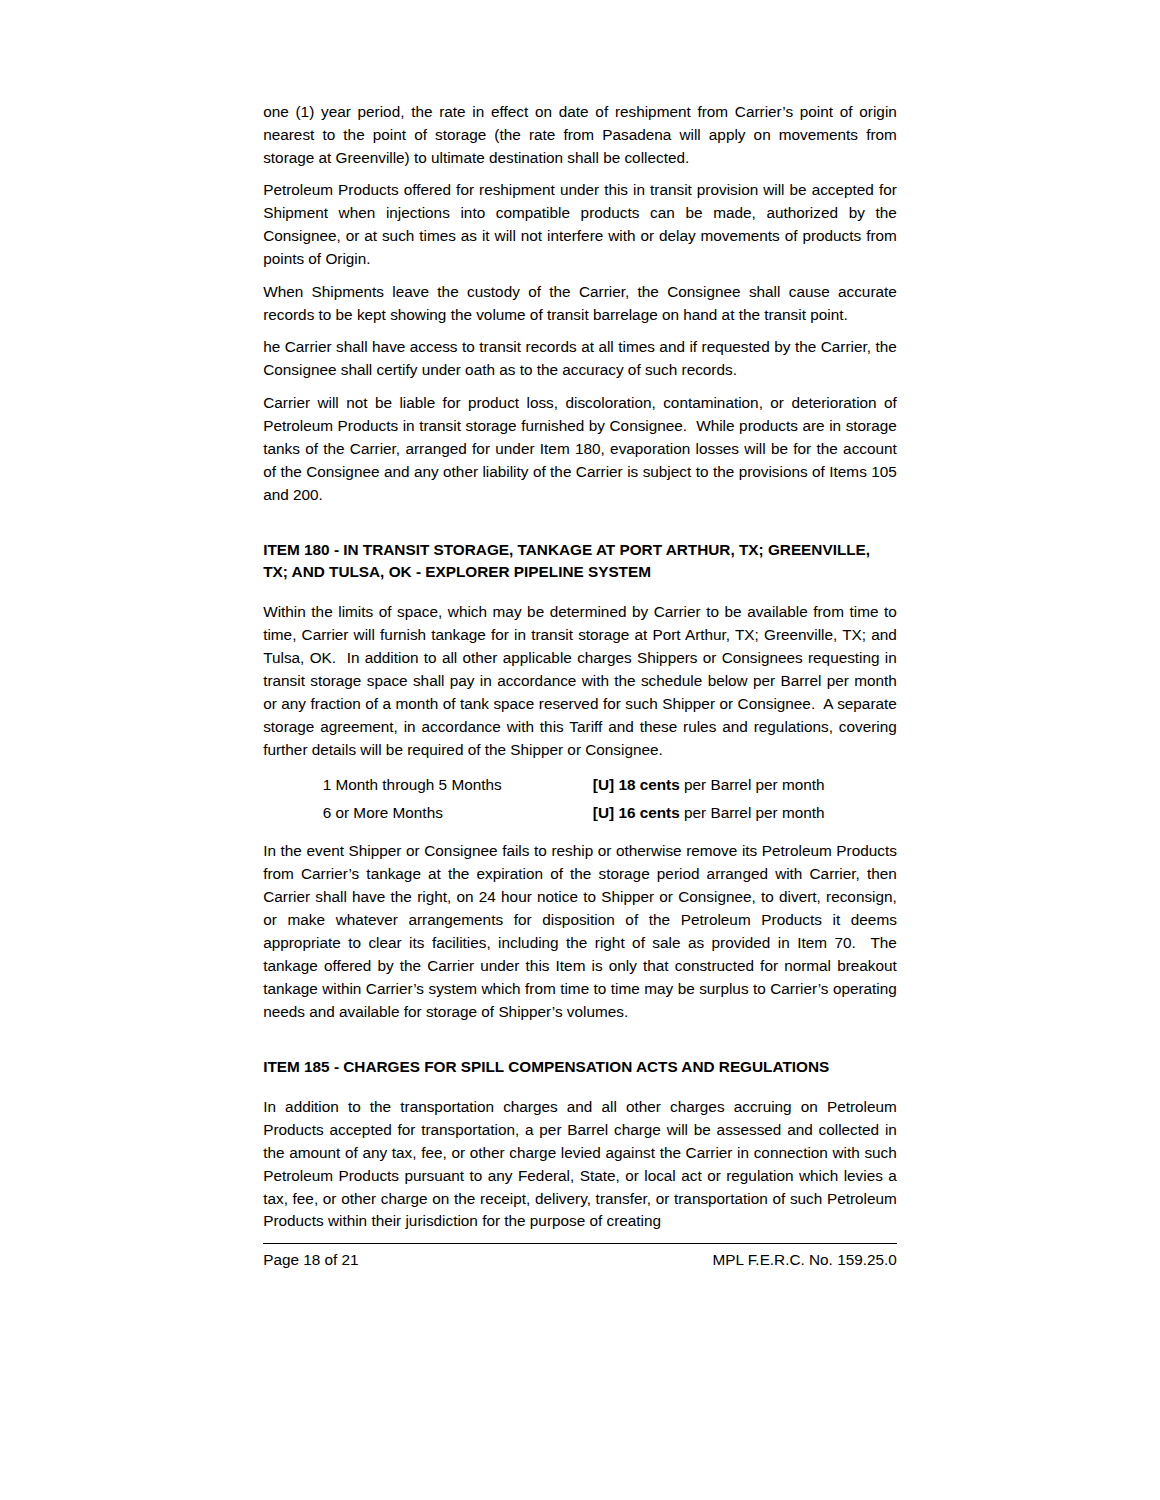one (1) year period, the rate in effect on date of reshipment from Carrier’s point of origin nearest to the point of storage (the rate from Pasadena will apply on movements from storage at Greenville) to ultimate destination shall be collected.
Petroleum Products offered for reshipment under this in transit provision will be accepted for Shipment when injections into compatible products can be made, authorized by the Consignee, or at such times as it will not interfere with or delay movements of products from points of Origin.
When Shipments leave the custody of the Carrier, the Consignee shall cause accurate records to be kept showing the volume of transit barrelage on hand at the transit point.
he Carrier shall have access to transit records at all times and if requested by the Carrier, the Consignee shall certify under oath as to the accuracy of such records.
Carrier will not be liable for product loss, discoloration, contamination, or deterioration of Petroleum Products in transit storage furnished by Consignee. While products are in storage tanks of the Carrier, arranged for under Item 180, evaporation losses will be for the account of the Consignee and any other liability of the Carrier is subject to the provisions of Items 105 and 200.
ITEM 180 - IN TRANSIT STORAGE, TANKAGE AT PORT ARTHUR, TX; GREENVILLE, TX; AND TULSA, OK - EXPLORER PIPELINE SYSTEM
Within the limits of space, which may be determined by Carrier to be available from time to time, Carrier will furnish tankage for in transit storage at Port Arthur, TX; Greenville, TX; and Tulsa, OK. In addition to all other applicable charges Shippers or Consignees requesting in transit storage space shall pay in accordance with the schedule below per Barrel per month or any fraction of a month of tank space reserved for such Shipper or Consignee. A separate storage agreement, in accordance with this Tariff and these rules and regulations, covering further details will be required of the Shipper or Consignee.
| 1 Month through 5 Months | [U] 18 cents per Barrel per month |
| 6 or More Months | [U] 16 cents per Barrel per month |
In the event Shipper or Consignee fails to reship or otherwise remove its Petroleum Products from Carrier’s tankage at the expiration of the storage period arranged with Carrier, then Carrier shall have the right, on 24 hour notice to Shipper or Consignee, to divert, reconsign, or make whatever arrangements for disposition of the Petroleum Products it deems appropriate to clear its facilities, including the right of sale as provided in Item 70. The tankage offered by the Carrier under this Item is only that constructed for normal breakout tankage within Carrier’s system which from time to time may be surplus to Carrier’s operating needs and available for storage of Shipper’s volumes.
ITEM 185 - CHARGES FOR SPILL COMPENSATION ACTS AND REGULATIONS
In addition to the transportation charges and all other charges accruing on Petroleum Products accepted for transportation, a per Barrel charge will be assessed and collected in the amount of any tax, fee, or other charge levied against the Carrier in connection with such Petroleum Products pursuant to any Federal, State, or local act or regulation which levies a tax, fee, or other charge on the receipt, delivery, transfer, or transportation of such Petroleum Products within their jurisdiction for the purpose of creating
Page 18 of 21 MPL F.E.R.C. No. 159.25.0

::::::::

# TASK REQUIREMENTS
The stretch of entries above that starts with the line containing "When Shipments leave" and goes on through the line containing "Carrier will not" is to be transcribed exactly, and no other line is to be transcribed.

# OUTPUT
When Shipments leave the custody of the Carrier, the Consignee shall cause accurate records to be kept showing the volume of transit barrelage on hand at the transit point.
he Carrier shall have access to transit records at all times and if requested by the Carrier, the Consignee shall certify under oath as to the accuracy of such records.
Carrier will not be liable for product loss, discoloration, contamination, or deterioration of Petroleum Products in transit storage furnished by Consignee. While products are in storage tanks of the Carrier, arranged for under Item 180, evaporation losses will be for the account of the Consignee and any other liability of the Carrier is subject to the provisions of Items 105 and 200.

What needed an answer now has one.